### WHAT YOU ARE ASKED TO DO
Continue the article on NASA's AI-designed spacecraft parts, starting right after its final sentence.

### EXTRACTED TEXT

-- Opening Marker --

NASA’s new AI-designed parts look like they’re from an alien starship

[Source Images: NASA]

BY Jesus Diaz4 minute read

NASA is taking generative AI to space. The organization just unveiled a series of spacecraft and mission hardware designed with the same kind of artificial intelligence that creates images, text, and music out of human prompts. Called Evolved Structures, these specialized parts are being implemented in equipment including astrophysics balloon observatories, Earth-atmosphere scanners, planetary instruments, and space telescopes.

The components look as if they were extracted from an extraterrestrial ship secretly stored in an Area 51 hangar—appropriate given the engineer who started the project says he got the inspiration from watching sci-fi shows. “It happened during the pandemic. I had a lot of extra time and I was watching shows like The Expanse,” says Ryan McClelland, a research engineer at NASA’s Goddard Space Flight Center in Greenbelt, Maryland. “They have these huge structures in space, and it got me thinking . . . we are not gonna get there the way we are doing things now.”

-- Closing Marker --

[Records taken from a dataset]
-- Opening Marker --

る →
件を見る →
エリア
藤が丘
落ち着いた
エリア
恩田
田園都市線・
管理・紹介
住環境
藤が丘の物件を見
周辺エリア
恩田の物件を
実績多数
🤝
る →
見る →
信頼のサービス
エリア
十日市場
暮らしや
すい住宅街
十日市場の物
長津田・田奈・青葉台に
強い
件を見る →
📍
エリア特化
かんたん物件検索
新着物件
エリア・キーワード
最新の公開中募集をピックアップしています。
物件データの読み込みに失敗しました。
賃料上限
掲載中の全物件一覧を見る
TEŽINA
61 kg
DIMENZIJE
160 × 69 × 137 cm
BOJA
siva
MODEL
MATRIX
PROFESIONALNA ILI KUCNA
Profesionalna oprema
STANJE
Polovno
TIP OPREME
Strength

-- Closing Marker --
-- Opening Marker --

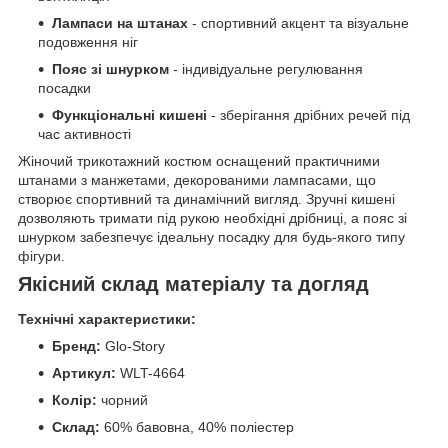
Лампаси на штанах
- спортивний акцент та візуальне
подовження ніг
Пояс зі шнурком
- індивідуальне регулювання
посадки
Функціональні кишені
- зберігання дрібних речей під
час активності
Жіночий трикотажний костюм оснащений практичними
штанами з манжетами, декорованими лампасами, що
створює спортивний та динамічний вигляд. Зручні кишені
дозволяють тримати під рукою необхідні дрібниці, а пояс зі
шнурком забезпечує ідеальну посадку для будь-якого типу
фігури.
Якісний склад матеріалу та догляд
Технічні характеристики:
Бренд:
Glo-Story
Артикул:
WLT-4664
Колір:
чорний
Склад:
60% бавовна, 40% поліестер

-- Closing Marker --
-- Opening Marker --

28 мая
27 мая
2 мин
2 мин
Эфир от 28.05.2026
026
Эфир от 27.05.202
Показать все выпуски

-- Closing Marker --

### ANSWER BOX
Designers have used generative AI in some form for years, thanks to CAD software like Autodesk and nTopology. There’s even startups like Divergent3D, whose entire business model is based on generative AI design and manufacturing to create things like the rear frame for the Aston Martin DBR22 design concept vehicle. In an interview with Fast Company, Divergent3D claimed that it lightened the part by 40% and exceeded the crash performance of traditional parts in digital simulations.

[Photo: Henry Dennis/NASA]

The aerospace industry, not surprisingly, has much stricter requirements than the automotive industry. Its parts must be precisely engineered and have a much lower tolerance for error. McClelland discovered that commercial-grade tools could perhaps be up to the task of designing parts for critical space missions with a little adapting. “I’ve been basically pushing the commercial tools and the commercial processes to their limits,” he says. “Most people simply would not believe this could be made by that process until someone did it.”

Warp speed design

As with most generative AI software, NASA’s design process begins with a prompt. “To get a good result you need a detailed prompt,” McClelland explains. “It’s kind of like prompt engineering.” Except that, in this case, he’s not typing a two-paragraph request hoping the AI will come up with something that doesn’t have an extra five more limbs. Rather, he uses geometric information and physical specifications as his inputs.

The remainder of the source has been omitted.